- Exercise details
Which website does RustPicker suggest for researching the question in the forum thread below about a video card for three monitors?

- Exercise passage
_____
# Video card for 3 monitors



## rossfingal (Mar 20, 2011)

Whether you can or can't depends on some things -
What your computer/motherboard will support -
What the video-card will support -
Your Operating System.....


----------



## RustPicker (Dec 12, 2012)

Wow, I haven't looked into a hardware comparability question like this in at least 10 years....
However, me going back to riding motorcycle(s) bump that part of my hobby as well as career.

That being said... If I would need a source to research even the 
Potential..... Here's where I'd go.... Especially for any "Gaming," Graphics or CAD related question... 

http://www.maximumpc.com

Do a search, I believe your answer will be obtainable.

Regards,

RustPicker - Sent from my iPad using DIY Forum


----------



## raylo32 (Nov 25, 2006)

Something like this should work as long as you have a PCI Express slot and DVI monitors. They probably also make higher end models...

http://www.newegg.com/Product/Product.aspx?Item=N82E16814129181


----------



## RustPicker (Dec 12, 2012)

Raylo,

That's an awesome product, with a killer price point!

My reservation are the four analog monitor hook-ups vice DVI.
How much more $ would a card like that cost?

Regards,

RustPicker - Sent from my iPad using DIY Forum


----------



## kirwinjd (Dec 31, 2012)

rossfingal said:


> Whether you can or can't depends on some things -
> What your computer/motherboard will support -
> What the video-card will support -
> Your Operating System.....


Thanks. As it turns out, my 7 year old PC can't even load the software. Ill need to replace entire desktop with a monster graphics card


----------



## ddawg16 (Aug 15, 2011)
_____
- Recorded data
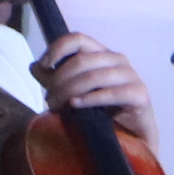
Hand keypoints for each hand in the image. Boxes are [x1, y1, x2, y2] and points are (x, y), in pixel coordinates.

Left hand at [30, 32, 152, 120]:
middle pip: (82, 60)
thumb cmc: (101, 110)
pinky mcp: (139, 94)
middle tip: (49, 100)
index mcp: (101, 54)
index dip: (58, 48)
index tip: (45, 65)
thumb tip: (34, 66)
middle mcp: (117, 60)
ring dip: (69, 92)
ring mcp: (131, 76)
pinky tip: (76, 105)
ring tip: (58, 107)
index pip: (78, 39)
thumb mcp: (71, 92)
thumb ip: (54, 78)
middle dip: (59, 80)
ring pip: (93, 76)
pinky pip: (111, 93)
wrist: (130, 136)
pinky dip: (89, 99)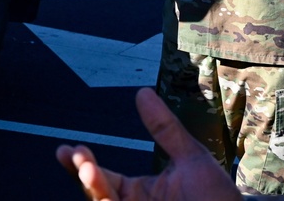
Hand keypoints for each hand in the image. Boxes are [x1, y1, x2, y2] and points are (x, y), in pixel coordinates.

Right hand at [55, 88, 240, 200]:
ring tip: (89, 170)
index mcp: (137, 192)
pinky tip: (105, 192)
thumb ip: (164, 128)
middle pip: (96, 193)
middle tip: (76, 156)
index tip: (66, 150)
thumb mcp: (191, 159)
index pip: (101, 178)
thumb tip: (141, 92)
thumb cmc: (217, 199)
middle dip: (83, 175)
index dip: (80, 164)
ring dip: (94, 190)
_____
- Written solution
http://www.maximumpc.com